Tuesday 31 May 2011

The Colour of Clay


The grass may need cutting at Wimbledon, but there’s only one grand slam where the court is alive, and that is Roland Garros. Only on clay are you playing on someone’s face.

Clay can lay claim to being the most aesthetically pleasing surface, and when the sun is shining, I cannot think of a better looking face than that of the Monte-Carlo Country Club, where the glistening Mediterranean caresses the Monegasque coast. But behind the Angelina Jolie looks is a dangerous, volatile personality.

To spend a day staring at a clay court is to watch her many moods. In bright sunshine, she is golden, tawny brown, a sea of tranquility to contrast with the fierce battle taking place on her surface.

But she changes when the sun goes down. She doesn’t just slow down serves, she drains energy from her pallet. A match with life and speed and relentless vigour slows down sometimes slightly, sometimes dramatically, as if under the spell of the surface. A day at the beach is transformed into a week in the trenches.
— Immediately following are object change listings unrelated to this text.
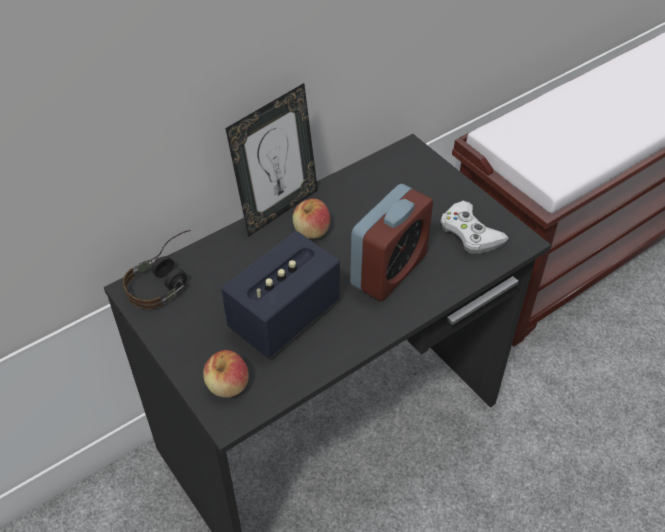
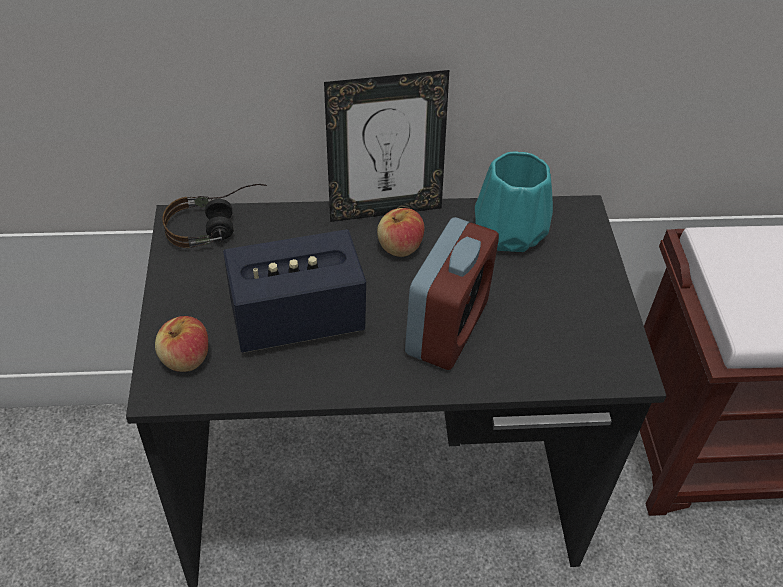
camera: 30 degrees right, 0 degrees up
alarm clock [350,184,433,301] -> alarm clock turned 45 degrees counterclockwise [405,217,499,370]
white game controller [440,201,509,254] -> none
none -> turquoise vase [475,151,553,252]

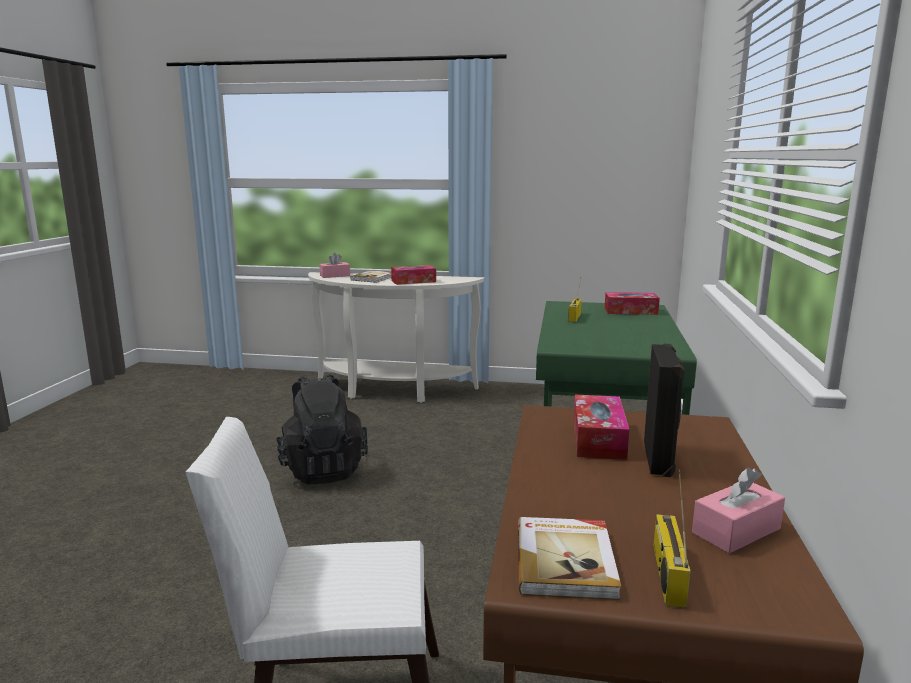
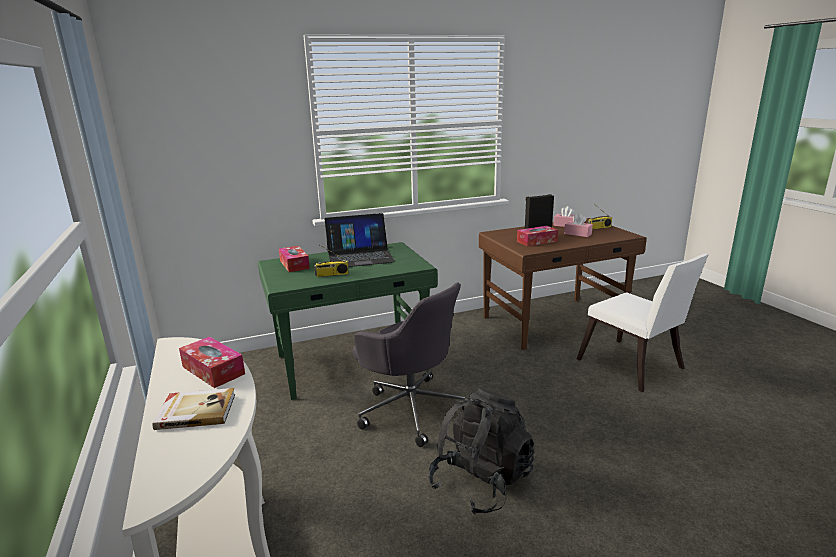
camera: 120 degrees left, 5 degrees up
pink tissue box [319,253,350,278] -> pink tissue box moved to [564,214,593,237]
book [518,517,622,600] -> none
none -> laptop [325,213,395,267]
none -> grey office chair [353,283,465,447]

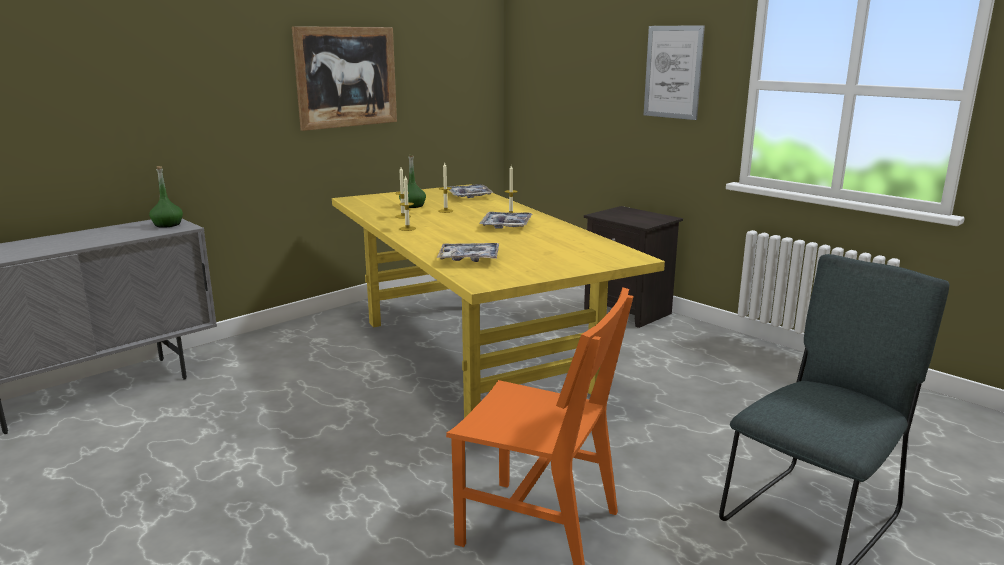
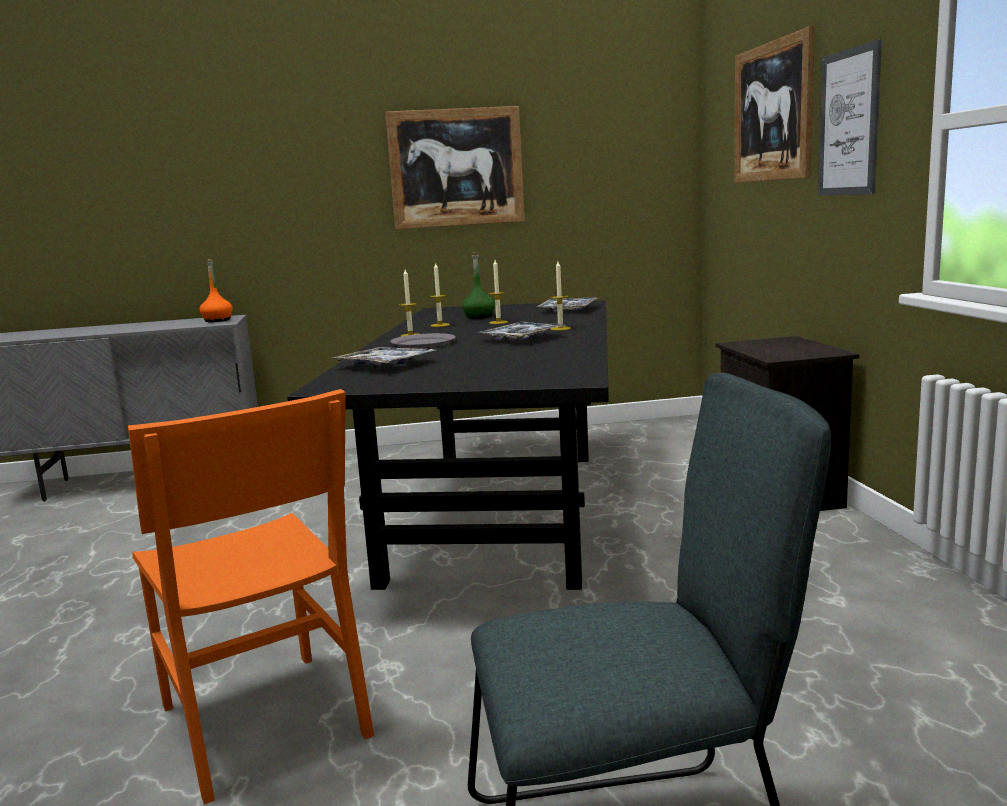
camera: 35 degrees right, 5 degrees down
green bottle [149,166,183,228] -> orange bottle [199,259,233,322]
yellow dining table [332,184,665,418] -> black dining table [287,300,609,590]
none -> grey plate [390,333,456,348]
none -> picture [734,26,815,183]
The rallies are extended, the grunting becomes more pronounced and the mood gets darker. Everything gets harder. As if life bleeds from the players and it’s that what turns the surface dark. It’s volcanic, sulphuric, powdered rust – a million miles from the bucket and spade post card. Where once there were shadows, now only muscles. In the sunshine, the players dance over the surface, but when it won’t come out to play, they are shackled ankle-deep in quick sand.

Clay is the surface made most malleable by the weather. In warm and dry conditions, it hardens and speeds up, but when cloudy and humid, it slows quite dramatically. Slow conditions paradoxically favour the bigger hitters, as they have the requisite power to overcome both their opponent and the clouds.

When the court is swept, the lines cleared and the sun blocked, the court is baptised, and the trailing player is given a second chance.

There’s something satisfying about the idea of blaming the weather and having physics on your side. The idea that when the sun goes out, it doesn’t just make you feel lethargic, it slows things down at the particle level. Shifting blame is the world’s favourite game. But tennis at Roland Garros must be a close second.